Continuous Disk Failure in ElasticSearch Nodes in heavy bulk indexing environments

(mohankumar) #1

Hi All,

We have maintained a Production Environment,about 17 TB Data and 40 Billion documents with 10 Boxes(Each have 24 CPU and 64 GB RAM).

For late two months we are received,a problematical area ,

kernel: sd 0:2:5:0: [sdf] Unhandled error code
kernel: sd 0:2:5:0: [sdf] Result: hostbyte=DID_ERROR driverbyte=DRIVER_OK
kernel: sd 0:2:5:0: [sdf] CDB: Read(10): 28 00 45 9a 7b ff 00 01 00 00
kernel: sd 0:2:5:0: [sdf] Unhandled error code

ElasticSearch went stopped automaticaaly and shards are went to UNASSIGNED due to this disk failures.

Continously we are facing this issue and elasticsearch stopped automatically,When we are facing the issues ,we need to loss the all shards data's in that particular box.

Per day we have writing 4 Billion documents of 2 TB (approx).

My question was

1)Elasticsearch heavy indexing is the reason for disk failure?

2)A single Bad sector in a Disk(12 hard disk per box) will lead a data loss in all disks (Entire Box)


(Mark Walkom) #2

I can't see how ES could directly cause disk failures, maybe if the disks are not very high quality it could cause this to become more apparent.

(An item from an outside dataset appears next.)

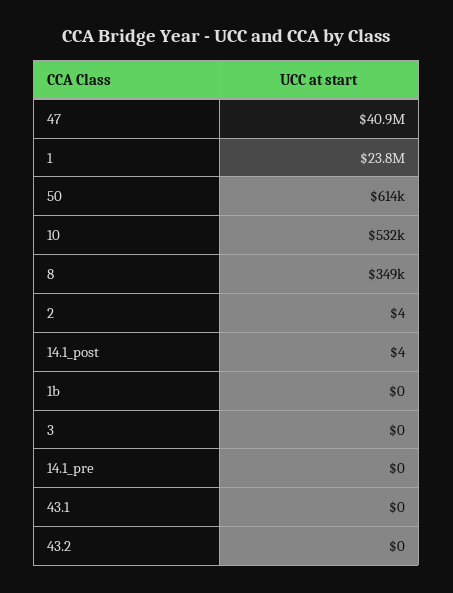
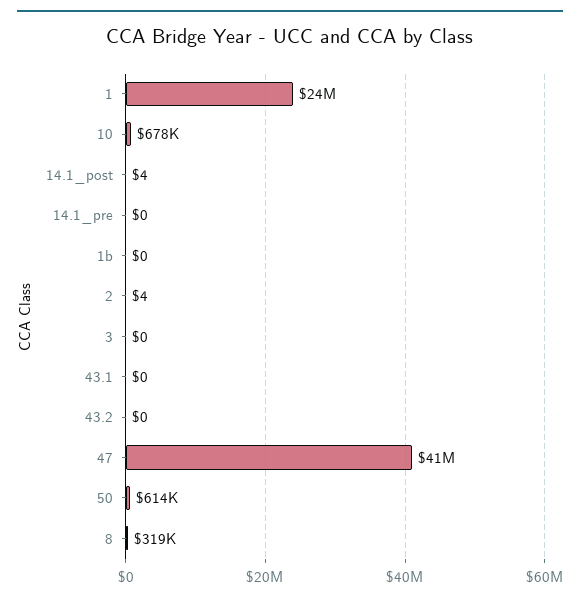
10: 532000 -> 678000
8: 349000 -> 319000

And for two, that depends on how the OS handles things.

(mohankumar) #3

Thanks Mark for your update.

I have another one regarding the second one. We have not enabled replica,in this scenario. In a single box we have stored the data(with 12 hard disks).we have a failured in any one of the disk ,it would lead the failure in total shards as well entire box.Is there any way to override from this.

Can you please explain ,How the OS handles these things.Thanks in Advance.


(Mark Walkom) #4

If you only have one node then you can't do anything, adding another node and a replica will help prevent data loss due to this.

I can't explain how the OS handles these sorts of things, there are better resources on the internet for that.

(mohankumar) #5

Thanks a lot Mark.

(system) #6